Thicke recently appeared on the Netflix sequel Fuller House.
Growing Pains aired on ABC for seven seasons, from September 1985 to April 1992. Thicke played Jason Seaver, a psychiatrist who works from home. Joanna Kerns portrayed his wife and Kirk Cameron, Tracey Gold, Jeremy Miller and Ashley Johnson were their kids. In the last season, Leonardo DiCaprio appeared as a homeless teen who moves in with the family. The series reached as high as No. 5 in the ratings.

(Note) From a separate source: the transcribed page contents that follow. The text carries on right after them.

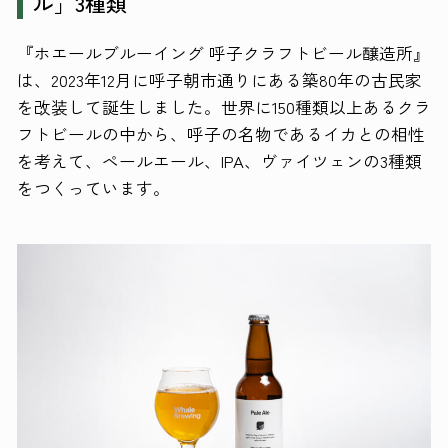
ル」3種類
『ホエールブルーイング 呼子クラフトビール醸造所』
は、2023年12月に呼子朝市通りにある築80年の古民家
を改装して誕生しました。世界に150種類以上あるクラ
フトビールの中から、呼子の名物であるイカとの相性
を考えて、ペールエール、IPA、ヴァイツェンの3種類
をつくっています。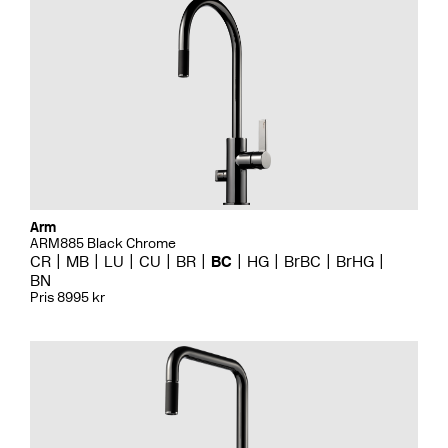
Arm
ARM885 Black Chrome
CR
MB
LU
CU
BR
BC
HG
BrBC
BrHG
BN
Pris 8995 kr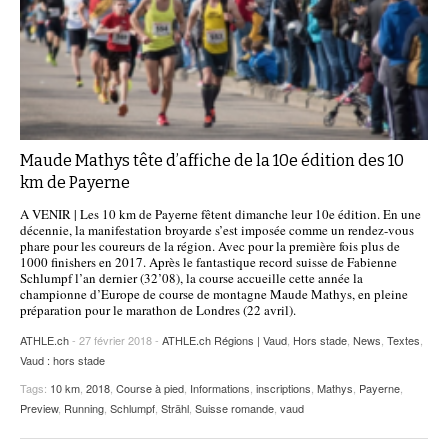
Maude Mathys tête d’affiche de la 10e édition des 10
km de Payerne
A VENIR | Les 10 km de Payerne fêtent dimanche leur 10e édition. En une
décennie, la manifestation broyarde s’est imposée comme un rendez-vous
phare pour les coureurs de la région. Avec pour la première fois plus de
1000 finishers en 2017. Après le fantastique record suisse de Fabienne
Schlumpf l’an dernier (32’08), la course accueille cette année la
championne d’Europe de course de montagne Maude Mathys, en pleine
préparation pour le marathon de Londres (22 avril).
ATHLE.ch
- 27 février 2018 -
ATHLE.ch Régions | Vaud
,
Hors stade
,
News
,
Textes
,
Vaud : hors stade
Tags:
10 km
,
2018
,
Course à pied
,
Informations
,
inscriptions
,
Mathys
,
Payerne
,
Preview
,
Running
,
Schlumpf
,
Strähl
,
Suisse romande
,
vaud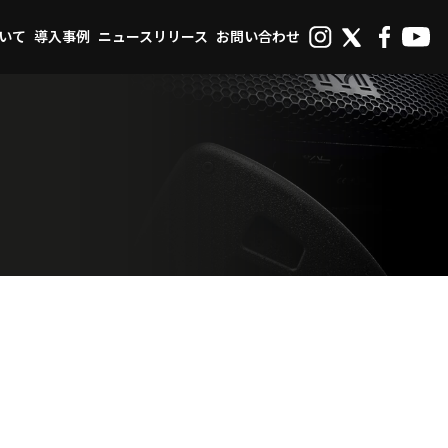
ついて
導入事例
ニュースリリース
お問い合わせ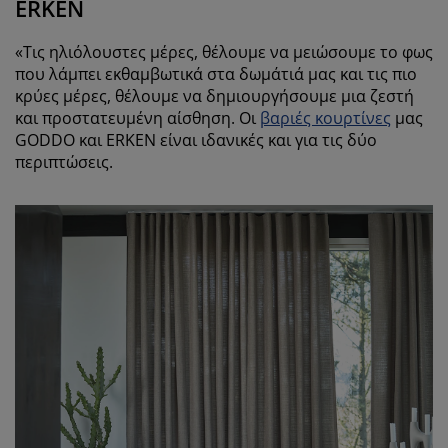
ERKEN
«Τις ηλιόλουστες μέρες, θέλουμε να μειώσουμε το φως
που λάμπει εκθαμβωτικά στα δωμάτιά μας και τις πιο
κρύες μέρες, θέλουμε να δημιουργήσουμε μια ζεστή
και προστατευμένη αίσθηση. Οι
βαριές κουρτίνες
μας
GODDO και ERKEN είναι ιδανικές και για τις δύο
περιπτώσεις.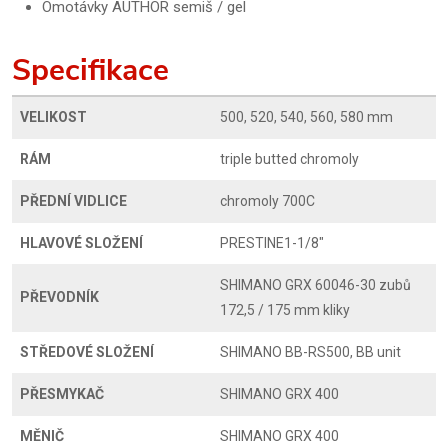
Omotávky AUTHOR semiš / gel
Specifikace
VELIKOST
500, 520, 540, 560, 580 mm
RÁM
triple butted chromoly
PŘEDNÍ VIDLICE
chromoly 700C
HLAVOVÉ SLOŽENÍ
PRESTINE1-1/8"
SHIMANO GRX 60046-30 zubů
PŘEVODNÍK
172,5 / 175 mm kliky
STŘEDOVÉ SLOŽENÍ
SHIMANO BB-RS500, BB unit
PŘESMYKAČ
SHIMANO GRX 400
MĚNIČ
SHIMANO GRX 400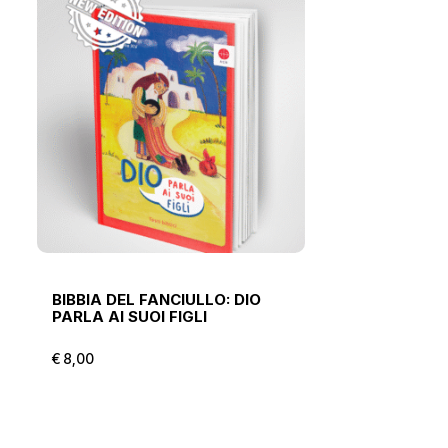
BIBBIA DEL FANCIULLO: DIO
PARLA AI SUOI FIGLI
€
8,00
€
8,00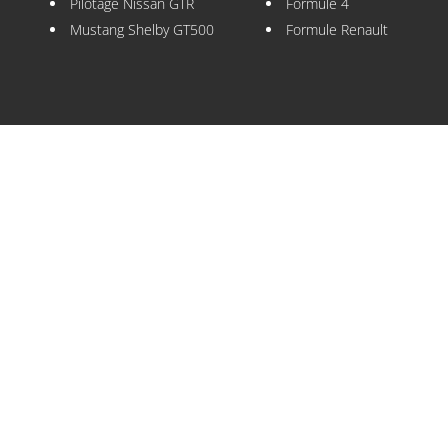
Pilotage Nissan GTR
Formule 4
Mustang Shelby GT500
Formule Renault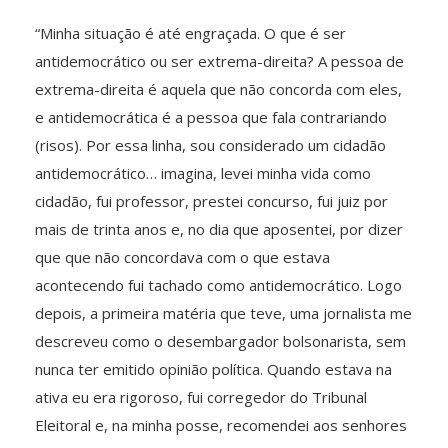
“Minha situação é até engraçada. O que é ser
antidemocrático ou ser extrema-direita? A pessoa de
extrema-direita é aquela que não concorda com eles,
e antidemocrática é a pessoa que fala contrariando
(risos). Por essa linha, sou considerado um cidadão
antidemocrático… imagina, levei minha vida como
cidadão, fui professor, prestei concurso, fui juiz por
mais de trinta anos e, no dia que aposentei, por dizer
que que não concordava com o que estava
acontecendo fui tachado como antidemocrático. Logo
depois, a primeira matéria que teve, uma jornalista me
descreveu como o desembargador bolsonarista, sem
nunca ter emitido opinião política. Quando estava na
ativa eu era rigoroso, fui corregedor do Tribunal
Eleitoral e, na minha posse, recomendei aos senhores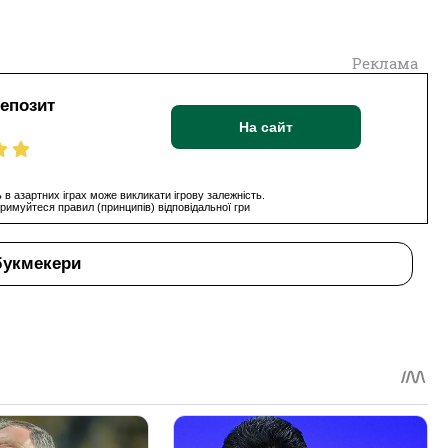
Реклама
депозит
На сайт
 в азартних іграх може викликати ігрову залежність.
римуйтеся правил (принципів) відповідальної гри
букмекери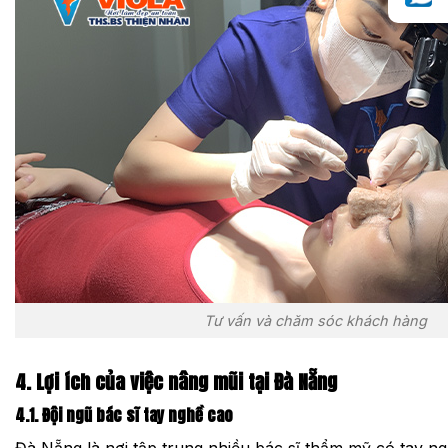
Tư vấn và chăm sóc khách hàng
4. Lợi ích của việc nâng mũi tại Đà Nẵng
4.1. Đội ngũ bác sĩ tay nghề cao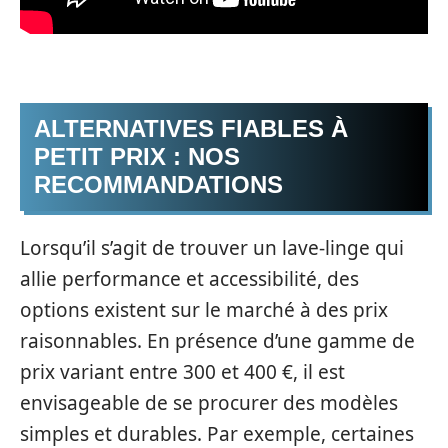
ALTERNATIVES FIABLES À
PETIT PRIX : NOS
RECOMMANDATIONS
Lorsqu’il s’agit de trouver un lave-linge qui
allie performance et accessibilité, des
options existent sur le marché à des prix
raisonnables. En présence d’une gamme de
prix variant entre 300 et 400 €, il est
envisageable de se procurer des modèles
simples et durables. Par exemple, certaines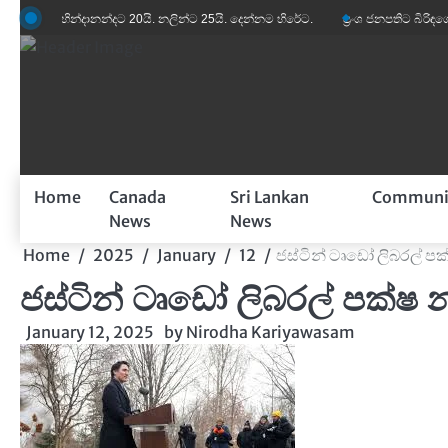
Skip
හින්දානන්දට 20යි. නලින්ට 25යි. දෙන්නම හිරේට.
ප්‍රංශ ජනපතිට බිරිඳගේ විහිළුවක්. 
to
content
Home
Canada
Sri Lankan
Communi
News
News
Home
2025
January
12
ජස්ටින් ටෘඩෝ ලිබරල් ප
ජස්ටින් ටෘඩෝ ලිබරල් පක්ෂ
January 12, 2025
by
Nirodha Kariyawasam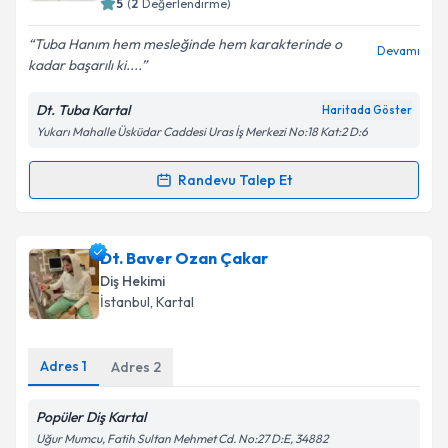
5
(
2
Değerlendirme)
E-posta Adresiniz
Tuba Hanım hem mesleğinde hem karakterinde o
Devamı
kadar başarılı ki....
Dt. Tuba Kartal
Haritada Göster
Yukarı Mahalle Üsküdar Caddesi Uras İş Merkezi No:18 Kat:2 D:6
Kişisel verilerimin işlenmesine ilişkin
Aydınlatma
Metni
'ni okudum ve kişisel verilerimin belirtilen
kapsamda işlenmesini kabul ediyorum.
Randevu Talep Et
Randevu Takvimi Talebi
Takvim Talebini Gönder
Dt. Tuba Kartal
için randevu takvimi talebi oluşturun.
Dt. Baver Ozan Çakar
Size bu uzmandan randevu almanız için bir takvim
Diş Hekimi
hazırlandığında e-posta ile bilgilendireceğiz.
İstanbul
, Kartal
E-posta Adresiniz
Adres
1
Adres
2
Popüler Diş Kartal
Kişisel verilerimin işlenmesine ilişkin
Aydınlatma
Uğur Mumcu, Fatih Sultan Mehmet Cd. No:27 D:E, 34882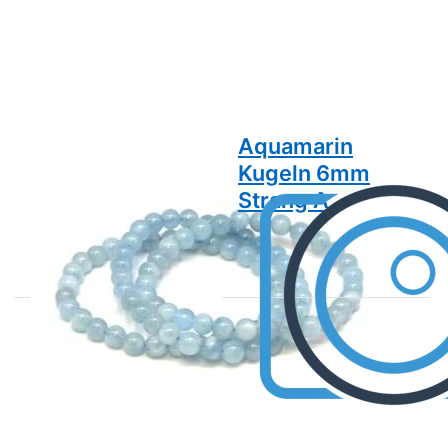
Aquamarin
Aquamarin
Kugeln 6mm
Kugeln 6mm
Armband, Extra
Strang A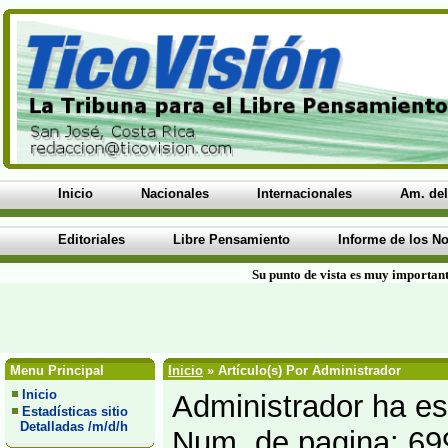
Inicio
Nacionales
Internacionales
Am. del
Editoriales
Libre Pensamiento
Informe de los No
Su punto de vista es muy important
Menu Principal
Inicio
» Artículo(s) Por Administrador
Inicio
Administrador ha esc
Estadísticas sitio
Detalladas /m/d/h
Num. de pagina: 69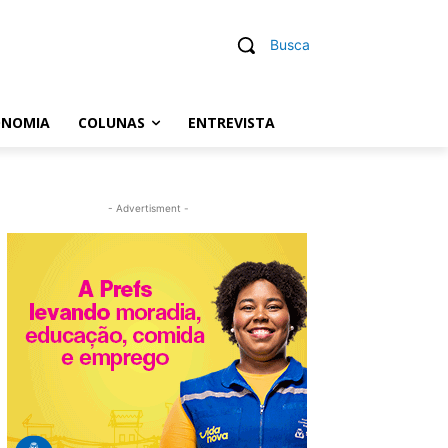
Busca
ONOMIA
COLUNAS
ENTREVISTA
- Advertisment -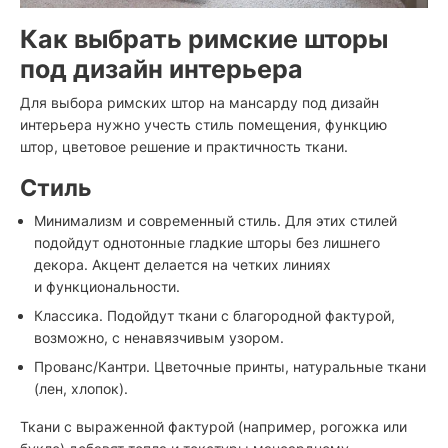
Как выбрать римские шторы
под дизайн интерьера
Для выбора римских штор на мансарду под дизайн
интерьера нужно учесть стиль помещения, функцию
штор, цветовое решение и практичность ткани.
Стиль
Минимализм и современный стиль. Для этих стилей
подойдут однотонные гладкие шторы без лишнего
декора. Акцент делается на четких линиях
и функциональности.
Классика. Подойдут ткани с благородной фактурой,
возможно, с ненавязчивым узором.
Прованс/Кантри. Цветочные принты, натуральные ткани
(лен, хлопок).
Ткани с выраженной фактурой (например, рогожка или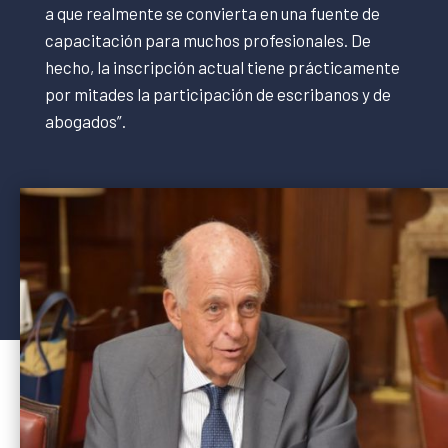
a que realmente se convierta en una fuente de
capacitación para muchos profesionales. De
hecho, la inscripción actual tiene prácticamente
por mitades la participación de escribanos y de
abogados”.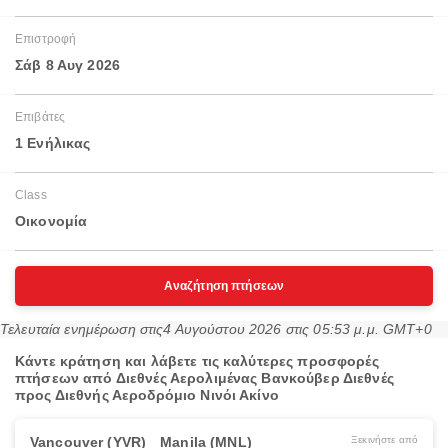
Επιστροφή
Σάβ 8 Αυγ 2026
Επιβάτες
1 Ενήλικας
Class
Οικονομία
Αναζήτηση πτήσεων
Τελευταία ενημέρωση στις
4 Αυγούστου 2026 στις 05:53 μ.μ. GMT+0
Κάντε κράτηση και λάβετε τις καλύτερες προσφορές
πτήσεων από Διεθνές Αερολιμένας Βανκούβερ Διεθνές
προς Διεθνής Αεροδρόμιο Νινόι Ακίνο
Vancouver (YVR)
Manila (MNL)
Ξεκινήστε από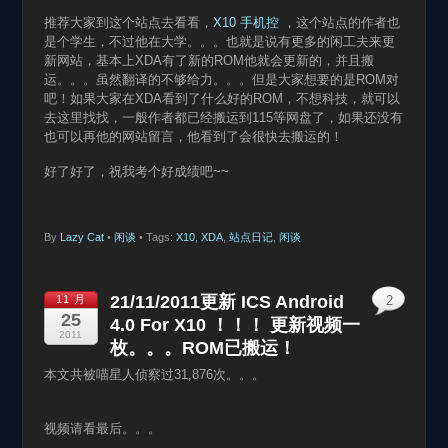
推荐大家到这个站点去看看，
X10 手机控
，这个站点的作者也
是个学生，不过他在大学。。。也就是说有更多的闲工夫来更
新网站，基本上XDA有了新的ROM他就会更新的，并且搬
运。。。虽然翻译的不够给力。。。但是大家想要的是ROM对
吧！如果大家在XDA看到了什么好的ROM，不想科技，就可以
去这里找找，一般作者都已经搬运到115等网盘了，如果还没有
也可以再他的网站留言，他看到了会很快去搬运的！
好了好了，祝我考个好成绩吧~~
By
Lazy Cat
•
闲谈
• Tags:
X10
,
XDA
,
站点日记
,
闲谈
21/11/2011更新 ICS Android
11 月
2
25
4.0 For X10 ！！！ 更新视频一
2011
枚。。。ROM已搬运！
本文共被喵星人侦察过31,876次。。。
视频请看最后。。。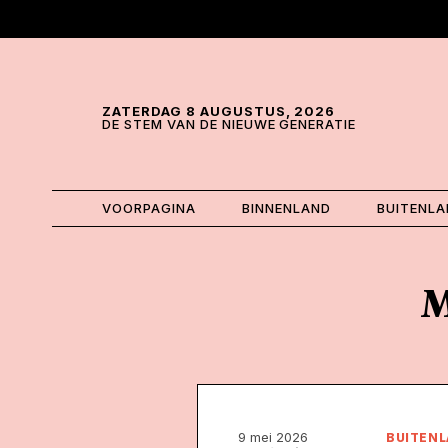
Skip and go to content
Directly to navigation
ZATERDAG 8 AUGUSTUS, 2026
DE STEM VAN DE NIEUWE GENERATIE
VOORPAGINA
BINNENLAND
BUITENL
M
9 mei 2026
BUITEN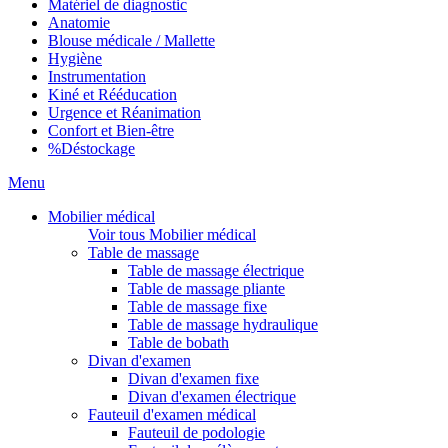
Matériel de diagnostic
Anatomie
Blouse médicale / Mallette
Hygiène
Instrumentation
Kiné et Rééducation
Urgence et Réanimation
Confort et Bien-être
%
Déstockage
Menu
Mobilier médical
Voir tous Mobilier médical
Table de massage
Table de massage électrique
Table de massage pliante
Table de massage fixe
Table de massage hydraulique
Table de bobath
Divan d'examen
Divan d'examen fixe
Divan d'examen électrique
Fauteuil d'examen médical
Fauteuil de podologie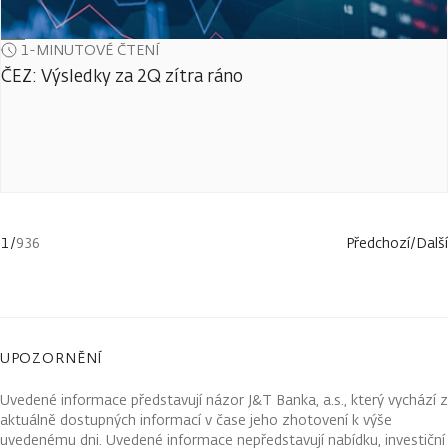
1-MINUTOVÉ ČTENÍ
ČEZ: Výsledky za 2Q zítra ráno
1
/
936
Předchozí
/
Další
UPOZORNĚNÍ
Uvedené informace představují názor J&T Banka, a.s., který vychází z
aktuálně dostupných informací v čase jeho zhotovení k výše
uvedenému dni. Uvedené informace nepředstavují nabídku, investiční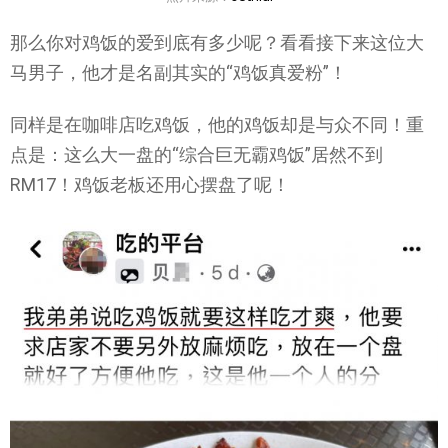
那么你对鸡饭的爱到底有多少呢？看看接下来这位大
马男子，他才是名副其实的“鸡饭真爱粉”！
同样是在咖啡店吃鸡饭，他的鸡饭却是与众不同！重
点是：这么大一盘的“综合巨无霸鸡饭”居然不到
RM17！鸡饭老板还用心摆盘了呢！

After hosting a successful daytime talk show in Canada, the Ontario native launched the syndicated Thicke of the Night in September 1983 for an American audience. However, the show — produced by famed network programmer Fred Silverman — proved to be no match for The Tonight Show Starring Johnny Carson and lasted just nine months.
Thicke also was a songwriter who composed the theme songs to such sitcoms as Hello, Larry; Diff’rent Strokes; and The Facts of Life, and he wrote for TV comedies including The Paul Lynde Show, Fernwood 2 Night, America 2-Night and The Richard Pryor Show.
In a 2010 interview, Thicke was asked to reflect on Growing Pains.
"Loved it. Proud of it. Proud of what it stood for," he said. "I share the corny family values espoused on that show. Happy for the role, both, as I said, what it stood for and what it did for me and my life and my family and my career. So if that’s what goes on my tombstone, I’m perfectly comfortable with it.
"It was a great opportunity that made my life good and something that I can show to my 12-year-old now in reruns. Corny and dated as it is, it’s still relatable, understandable, and he can look at it and say, 'Yeah, I get it. Now I see what you did before I was born.' "
Survivors include his wife Tanya and sons Brennan, Carter and Robin, singer of "Blurred Lines."